Work required:
According to the Tobo puzzle description, what marks the last line of the input file?

Document text:
Kids love to challenge each other playing the Tobo. Starting with the arrangement shown in figure (a), (which we'll call the standard arrangement,) one kid would randomly rotate the dials, X number of times, in order to ``shuffle" the board. Another kid then tries to bring the board back to its standard arrangement, taking no more than X rotations to do so. The less rotations are needed to restore it, the better. This is where you see a business opportunity. You would like to sell these kids a program to advise them on the minimum number of steps needed to bring a Tobo back to its standard arrangement.
Input
Your program will be tested on one or more test cases. Each test case is specified on a line by itself. Each line is made of 10 decimal digits. Let's call the first digit Y . The remaining 9 digits are non-zeros and describe the current arrangement of the Tobo in a row-major top-down, left-to-right ordering. The first sample case corresponds to figure (c). The last line of the input file is a sequence of 10 zeros.

Stored dataset items:
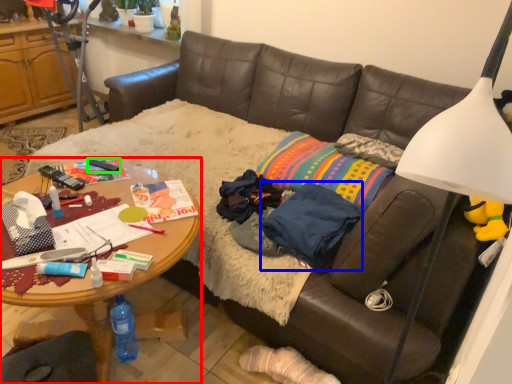
Question: Which object is the farthest from desk (highlighted by a red box)? Choose among these: clothing (highlighted by a blue box) or remote control (highlighted by a green box).

Choices:
 (A) clothing
 (B) remote control

Answer: (A)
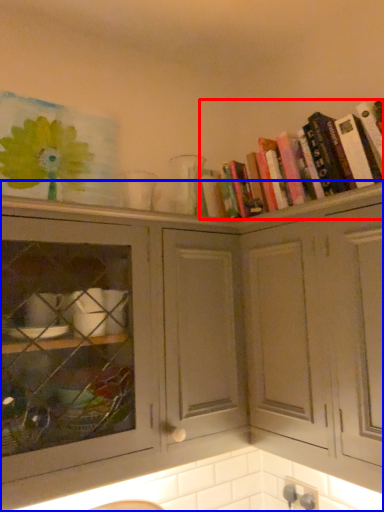
Question: Among these objects, which one is farthest to the camera, book (highlighted by a red box) or cabinetry (highlighted by a blue box)?

Choices:
 (A) book
 (B) cabinetry

Answer: (A)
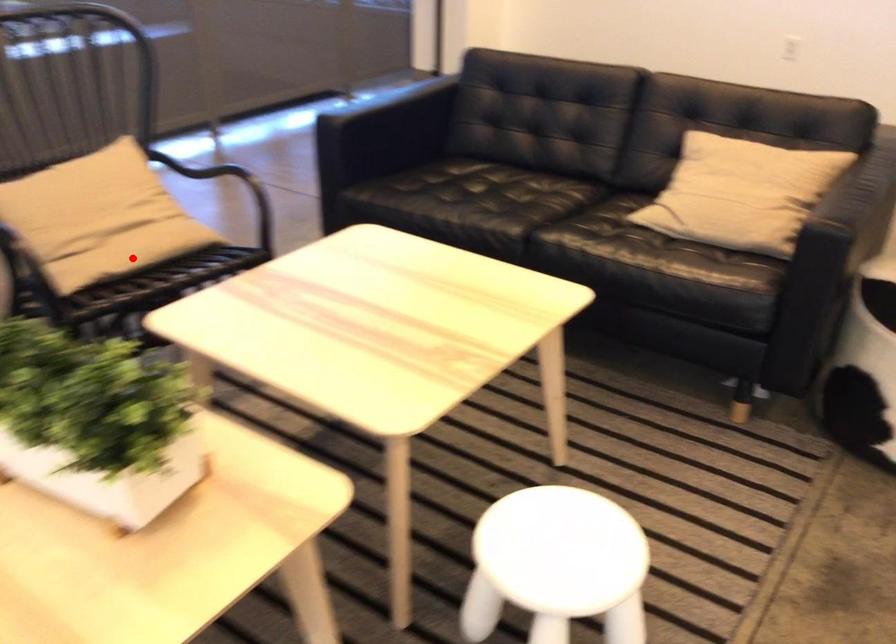
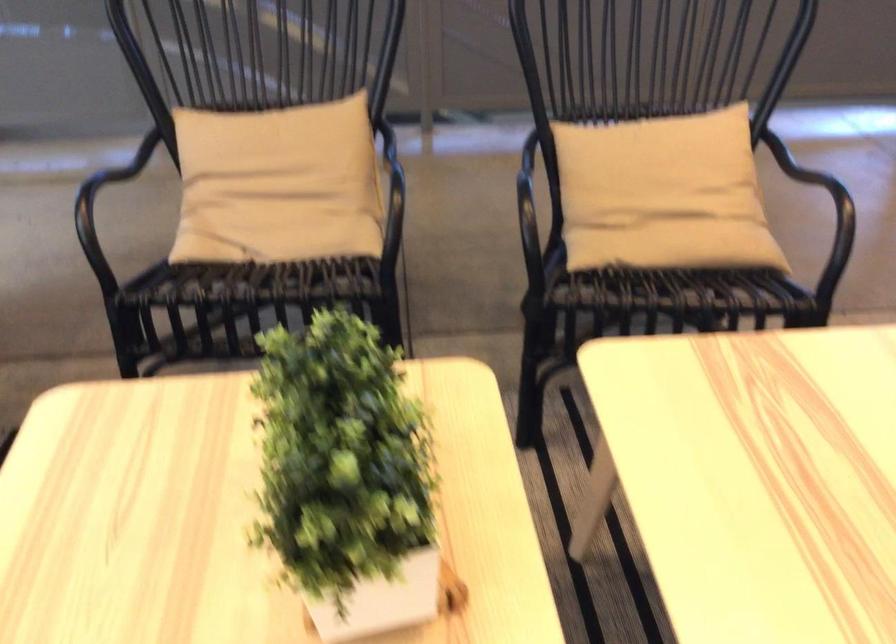
Locate, in the second image, the point that corresponds to the highlighted location in the first image.

(674, 245)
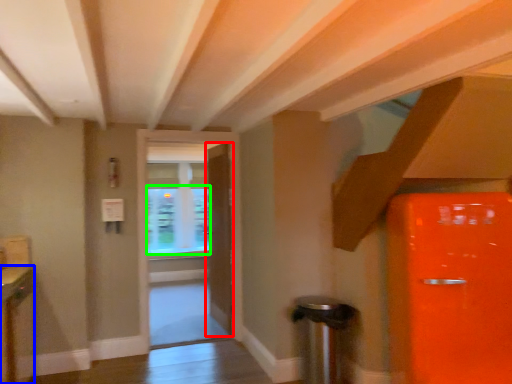
Question: Estimate the real-world distances between objects in this image. Which object is farther from door (highlighted by a red box), cabinetry (highlighted by a blue box) or window screen (highlighted by a green box)?

Choices:
 (A) cabinetry
 (B) window screen

Answer: (A)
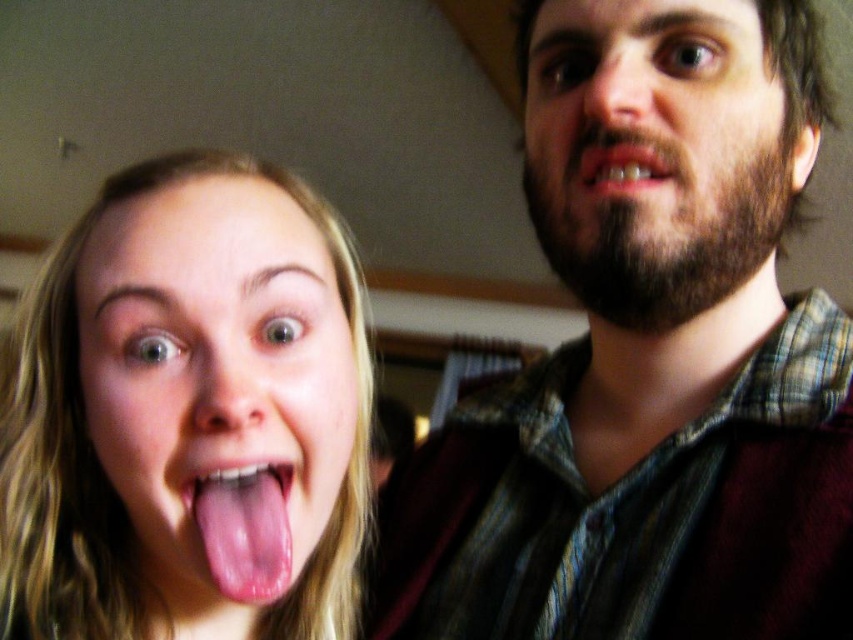
From the picture: What are the coordinates of the pink flesh at center in the image?

The pink flesh at center is located at coordinates point (216, 385).

Based on the photo, you are an artist who needs to paint a portrait of the scene. The pink flesh at center is crucial for the composition. Where exactly should you place it on your canvas using coordinates?

The pink flesh at center should be placed at coordinates point (216, 385) on the canvas.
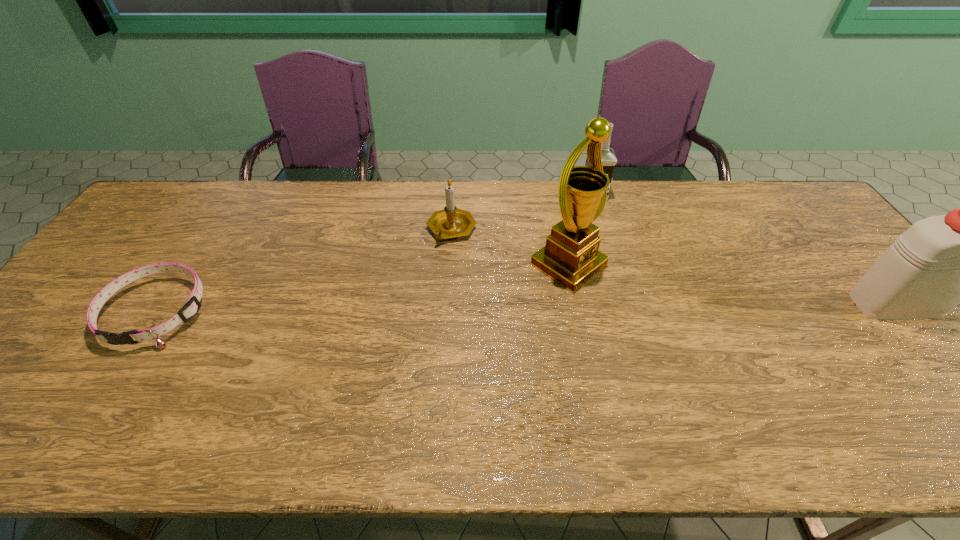
Identify the location of the closest object relative to the tallest object. (450, 222).

This screenshot has height=540, width=960. I want to click on blank space that satisfies the following two spatial constraints: 1. on the front side of the detergent; 2. on the handle side of the fourth tallest object, so click(x=446, y=305).

Where is `free space that satisfies the following two spatial constraints: 1. on the back side of the farthest object; 2. on the left side of the tallest object`? free space that satisfies the following two spatial constraints: 1. on the back side of the farthest object; 2. on the left side of the tallest object is located at coordinates pos(555,195).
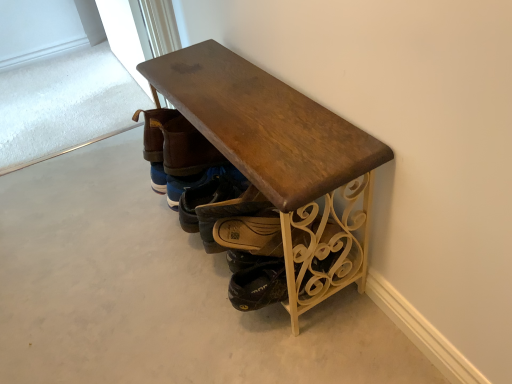
Question: Visually, is brown leather boot at center, arranged as the first footwear when viewed from the back, positioned to the left or to the right of brown leather shoe at center, acting as the 2th footwear starting from the back?

Choices:
 (A) right
 (B) left

Answer: (B)

Question: Relative to brown leather shoe at center, acting as the 3th footwear starting from the front, is brown leather boot at center, arranged as the first footwear when viewed from the back, in front or behind?

Choices:
 (A) behind
 (B) front

Answer: (A)

Question: Which object is positioned closest to the brown leather shoe at center, positioned as the 2th footwear in front-to-back order?

Choices:
 (A) brown leather shoe at center, acting as the 2th footwear starting from the back
 (B) brown leather shoes at center, acting as the first footwear starting from the front
 (C) brown leather boot at center, arranged as the first footwear when viewed from the back

Answer: (A)

Question: Estimate the real-world distances between objects in this image. Which object is closer to the brown leather shoes at center, acting as the first footwear starting from the front?

Choices:
 (A) brown leather shoe at center, the third footwear viewed from the back
 (B) brown leather shoe at center, acting as the 3th footwear starting from the front
 (C) brown leather boot at center, arranged as the first footwear when viewed from the back

Answer: (B)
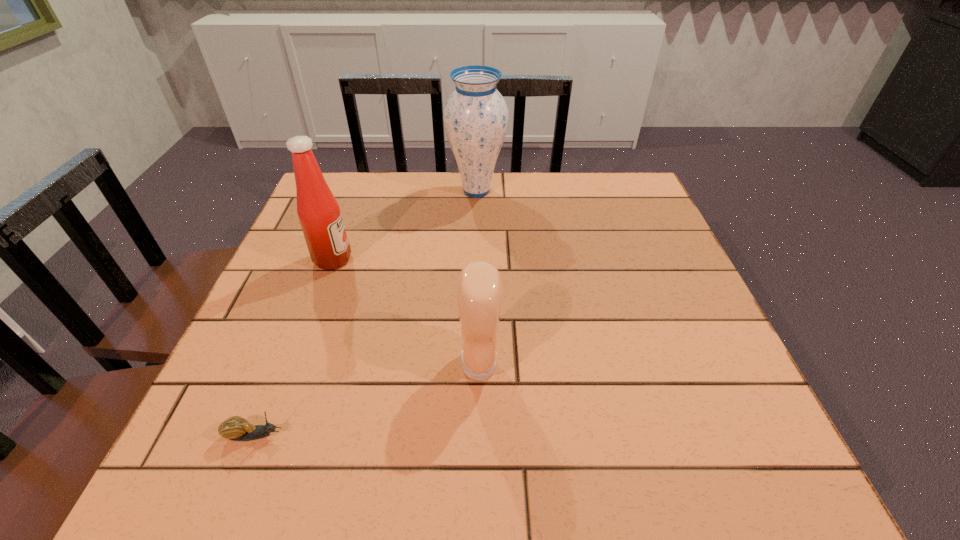
You are a GUI agent. You are given a task and a screenshot of the screen. Output one action in this format:
    pyautogui.click(x=<x>, y=<y>)
    Task: Click on the farthest object
    
    Given the screenshot: What is the action you would take?
    pyautogui.click(x=476, y=117)

At what (x,y) coordinates should I click in order to perform the action: click on the farther condiment. Please return your answer as a coordinate pair (x, y). The image size is (960, 540). Looking at the image, I should click on (319, 214).

The height and width of the screenshot is (540, 960). Identify the location of the taller condiment. (319, 214).

Where is `the third tallest object`? The image size is (960, 540). the third tallest object is located at coordinates (479, 291).

What are the coordinates of `the nearer condiment` in the screenshot? It's located at (479, 291).

The width and height of the screenshot is (960, 540). I want to click on the nearest object, so click(235, 428).

Identify the location of the shortest object. click(x=235, y=428).

Find the location of a particular element. blank space located 0.100m on the front of the farthest object is located at coordinates (476, 230).

Identify the location of free location located 0.310m on the front-facing side of the farther condiment. (483, 260).

The width and height of the screenshot is (960, 540). Identify the location of free spot located on the label of the nearer condiment. (602, 365).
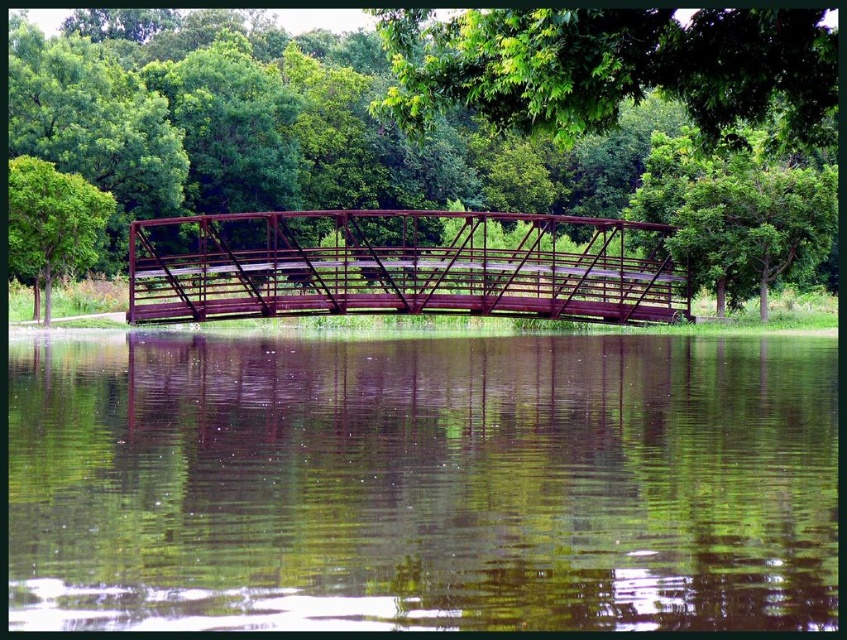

Response to the task:
A sequence of 10 zeros.